How Do You Live? by Genzaburo Yoshino
I’ll be honest: I didn’t expect a children’s book – particularly one originally published in 1930s Japan, translated to English for the first time this year – to be my favourite book of 2021. But then, one could barely have expected How Do You Live? to exist at all, such is its astonishing singularity.

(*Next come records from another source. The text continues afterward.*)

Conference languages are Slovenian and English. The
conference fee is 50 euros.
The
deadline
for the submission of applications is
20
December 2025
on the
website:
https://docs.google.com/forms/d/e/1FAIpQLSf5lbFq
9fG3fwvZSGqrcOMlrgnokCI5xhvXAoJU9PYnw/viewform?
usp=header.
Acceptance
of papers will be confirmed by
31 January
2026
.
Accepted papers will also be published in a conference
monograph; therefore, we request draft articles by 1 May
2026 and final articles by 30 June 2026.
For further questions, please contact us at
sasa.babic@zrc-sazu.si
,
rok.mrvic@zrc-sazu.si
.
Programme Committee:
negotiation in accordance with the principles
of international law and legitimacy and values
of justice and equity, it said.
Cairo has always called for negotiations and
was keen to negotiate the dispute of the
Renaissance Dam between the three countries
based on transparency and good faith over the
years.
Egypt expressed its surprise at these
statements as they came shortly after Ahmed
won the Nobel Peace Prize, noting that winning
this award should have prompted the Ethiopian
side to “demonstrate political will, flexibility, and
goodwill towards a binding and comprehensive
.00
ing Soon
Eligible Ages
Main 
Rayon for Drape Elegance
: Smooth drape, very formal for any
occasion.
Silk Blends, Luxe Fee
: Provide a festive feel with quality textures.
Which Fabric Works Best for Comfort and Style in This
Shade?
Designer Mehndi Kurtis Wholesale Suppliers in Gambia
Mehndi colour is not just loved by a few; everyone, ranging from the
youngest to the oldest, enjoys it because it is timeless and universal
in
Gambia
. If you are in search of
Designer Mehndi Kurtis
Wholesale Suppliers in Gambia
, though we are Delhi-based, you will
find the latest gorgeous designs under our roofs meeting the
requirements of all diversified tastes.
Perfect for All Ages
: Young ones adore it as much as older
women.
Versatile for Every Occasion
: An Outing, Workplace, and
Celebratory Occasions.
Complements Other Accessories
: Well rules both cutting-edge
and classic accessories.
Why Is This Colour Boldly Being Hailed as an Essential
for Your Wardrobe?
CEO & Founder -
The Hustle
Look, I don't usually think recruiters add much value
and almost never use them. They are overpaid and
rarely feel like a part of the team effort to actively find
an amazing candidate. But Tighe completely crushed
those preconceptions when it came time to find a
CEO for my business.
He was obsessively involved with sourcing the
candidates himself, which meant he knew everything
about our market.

Written just as totalitarianism was gripping pre-WWII Japan, Genzaburo Yoshino was inspired to write this 1937 treatise on the importance of freedom and humanist thought disguised as a children’s novel – one which was promptly banned for its subversiveness just a few years later.

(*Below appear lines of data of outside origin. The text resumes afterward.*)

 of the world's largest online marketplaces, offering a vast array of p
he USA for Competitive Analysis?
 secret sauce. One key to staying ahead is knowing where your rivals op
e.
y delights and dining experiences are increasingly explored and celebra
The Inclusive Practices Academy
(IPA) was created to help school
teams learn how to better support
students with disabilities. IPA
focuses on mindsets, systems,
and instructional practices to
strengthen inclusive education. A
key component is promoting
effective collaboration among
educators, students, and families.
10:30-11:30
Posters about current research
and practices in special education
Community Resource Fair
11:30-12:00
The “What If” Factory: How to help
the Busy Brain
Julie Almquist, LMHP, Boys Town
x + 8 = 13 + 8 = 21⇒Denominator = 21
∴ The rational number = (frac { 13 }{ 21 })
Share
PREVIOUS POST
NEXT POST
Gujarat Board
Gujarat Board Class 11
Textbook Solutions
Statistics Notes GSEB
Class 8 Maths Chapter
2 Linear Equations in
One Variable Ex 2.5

Though the plot of the novel is fairly straightforward – it follows young Copper, a 15-year-old boy, through school, home, and social life as he learns and grows – its complexity stems from its narration, which alternates chapter to chapter between an omniscient narrator and the boy’s uncle who, as he raises the thoughtful young man, writes his thoughts, feelings and ideas in journal entries addressed to Copper in which he teaches the boy (and readers) lessons about philosophy, art, economics and culture. By the book’s end, we haven’t just read a coming-of-age tale but a vital and timeless text about the importance of freedom and humanist thought. Over eight decades later, How Do You Live? speaks as much to our current socio-political climate as the one it sprang from.